DepEd Quezon, CALABARZON
Who are saying that the new generation is difficult to tame and discipline?
Actually, this is the common impression of parents, grand parents, guardians, teachers of the children and youth of today. We used to hear the saying that “iba talaga ang singaw ng kabataan ngayon,” or they are of different in values and character.
They are hard to command, direct, teach. They are at times arrogant, lazy and irresponsible. But have we tried to ask our selves why it is so?
Queena N. Lee-Chua in her book, Learning: What Parents, Students and Teachers Should Know made mention of Permissive Parenting.

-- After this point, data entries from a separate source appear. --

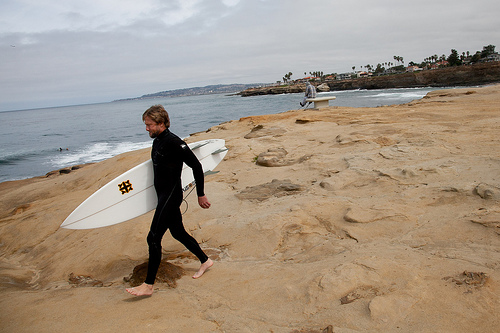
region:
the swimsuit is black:
[150, 129, 210, 271]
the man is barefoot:
[133, 106, 218, 300]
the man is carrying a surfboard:
[126, 107, 218, 307]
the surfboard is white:
[64, 134, 240, 231]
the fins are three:
[191, 133, 243, 178]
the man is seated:
[296, 81, 332, 105]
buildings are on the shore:
[396, 56, 454, 73]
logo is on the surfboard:
[117, 177, 130, 196]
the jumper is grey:
[303, 83, 315, 99]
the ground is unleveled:
[261, 123, 459, 329]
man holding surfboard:
[57, 86, 227, 303]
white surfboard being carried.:
[59, 135, 227, 233]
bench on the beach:
[302, 93, 341, 108]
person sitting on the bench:
[298, 72, 317, 109]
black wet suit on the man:
[128, 102, 220, 297]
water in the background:
[4, 91, 443, 181]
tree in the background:
[446, 45, 460, 67]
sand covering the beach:
[3, 78, 498, 330]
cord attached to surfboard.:
[179, 183, 203, 218]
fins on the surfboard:
[190, 136, 226, 181]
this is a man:
[146, 139, 204, 302]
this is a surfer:
[105, 129, 209, 279]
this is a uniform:
[149, 211, 169, 225]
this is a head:
[115, 90, 178, 166]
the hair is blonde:
[143, 74, 153, 92]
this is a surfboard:
[89, 200, 100, 214]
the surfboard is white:
[85, 166, 153, 281]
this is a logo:
[103, 154, 158, 197]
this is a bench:
[297, 91, 334, 143]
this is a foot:
[135, 253, 174, 325]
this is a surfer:
[46, 93, 236, 325]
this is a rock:
[306, 216, 439, 281]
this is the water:
[60, 110, 134, 138]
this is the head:
[139, 109, 175, 136]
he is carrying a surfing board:
[57, 100, 264, 246]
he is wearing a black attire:
[129, 72, 231, 298]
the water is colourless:
[186, 100, 248, 115]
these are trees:
[447, 52, 458, 62]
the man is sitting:
[292, 76, 332, 109]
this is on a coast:
[15, 40, 445, 269]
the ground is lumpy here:
[260, 151, 448, 271]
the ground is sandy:
[255, 181, 437, 293]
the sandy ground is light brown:
[300, 188, 476, 303]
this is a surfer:
[99, 94, 236, 243]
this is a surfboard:
[48, 126, 143, 219]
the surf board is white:
[78, 178, 160, 241]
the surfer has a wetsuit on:
[133, 119, 218, 284]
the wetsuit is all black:
[128, 118, 223, 259]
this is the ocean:
[40, 109, 129, 164]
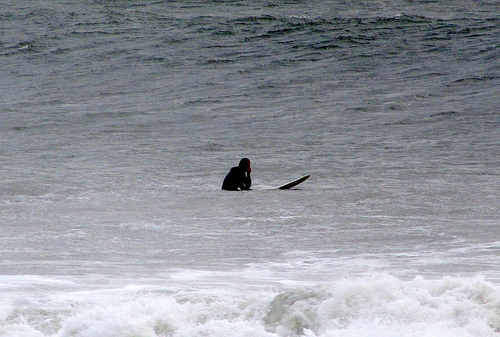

Unlike before, during the time of our parents and grand parents where there are sets of standards to follow and limitations to remember, at present, there’s almost none. The result, particularly now among Filipino families as I personally observed—dependence—putting the extended families into new heights.
It is sad to know that most intermediate grade school children and high school teenagers don’t even know how to cook for themselves or wash there own clothes, do the marketing at the nearest wet market or groceries just because they were pampered—yet parents want their children to become successful in the future.
Award winning writer Michael LeGault explains the importance of setting limits. “Children not only need standards and rules for healthy social, ethical, and intellectual development, they desire them.” Standards lead to good work and study habits, nurturing an outlook that aspires toward excellence, and acquiring a wide, eclectic base of knowledge.
What happens when parents set limits? “Kids may sulk and be visibly unhappy,” LeGault says. “Parents can feel their pain but know its not going to kill them. Authoritative parents may appear “stodgy and uptight,” but they take comfort in the fact that they are doing the right thing.”
Filipino parents tend to be permissive or lax because of the wrong notion of love. They don’t want to track the path of the parenting styles of the older generation because they have forgotten to look back, reflect and ask themselves if the experiences they had from their olds made them a good person. If the answer is yes, then there is nothing wrong to do the same.
As a teacher and school administrator, I had managed to recall how my parents brought me up and analyze which were wrong in their styles of being strict and being demanding when it comes to learning household chores and teaching us how to take care of ourselves and younger siblings. In setting limits and standards and so far only one thing seem to be improper and that is to never answer back though when we are already at our legal ages, we could already answer back to them but in a very polite and respectful manner. Of course, in our young minds then, we tend to rebel but at the end of the day, we always realize that it is for our own good and yes it was and still until now.
LeGault explains that the fear of growing up, or fear or loss of child’s love and respect, or maybe just the path of least resistance, has led many parents to choose to be their child’s friend rather than their guide and mentor. “Such an approach focuses on providing kids with material pleasures and comfort rather than demanding that they meet high expectations and do the work required to do so. The net result is a generation of adults who have transformed the traditional meaning of the child-parent relationship by adopting the most lax and permissive parenting practices in history.”
In my recent parenting sessions with the PTA in our school, I ask them to look back. I ask them if the requirements of our parents, grand parents to learn to cook rice, simple viands and delicacies and wash our clothes helped us as a person? “Does the kissing of the hands, learning to pray, and following curfew, taking care of the younger siblings, doing errands and household chores helped us become a better person?” The answer is astoundingly loud and clear, YES. And so I challenged them in return, so why not teach our children then and make them a better person like you?
Genuine or real love is not about pampering our children with the things we don't have before. It's neither about pity for have we loved our husbands and wives just because we pity or found mercy on them? Love is all about teaching them all important characters and virtues that they will carry on through life.
LeGault must be right when he gives parents a rallying cry: “Dare to try to let your kids fail. Dare to say no. Dare to use punishment when your child misbehaves. Dare to turn off the television. Dare to make them do chores. Dare to kick them off the computer. Dare to turn their world upside down. Dare to set the agenda.”
Reference: Le-Chua, Queena N., Learning: What Parents, Students and Teachers Should Know, pp. 5- 8.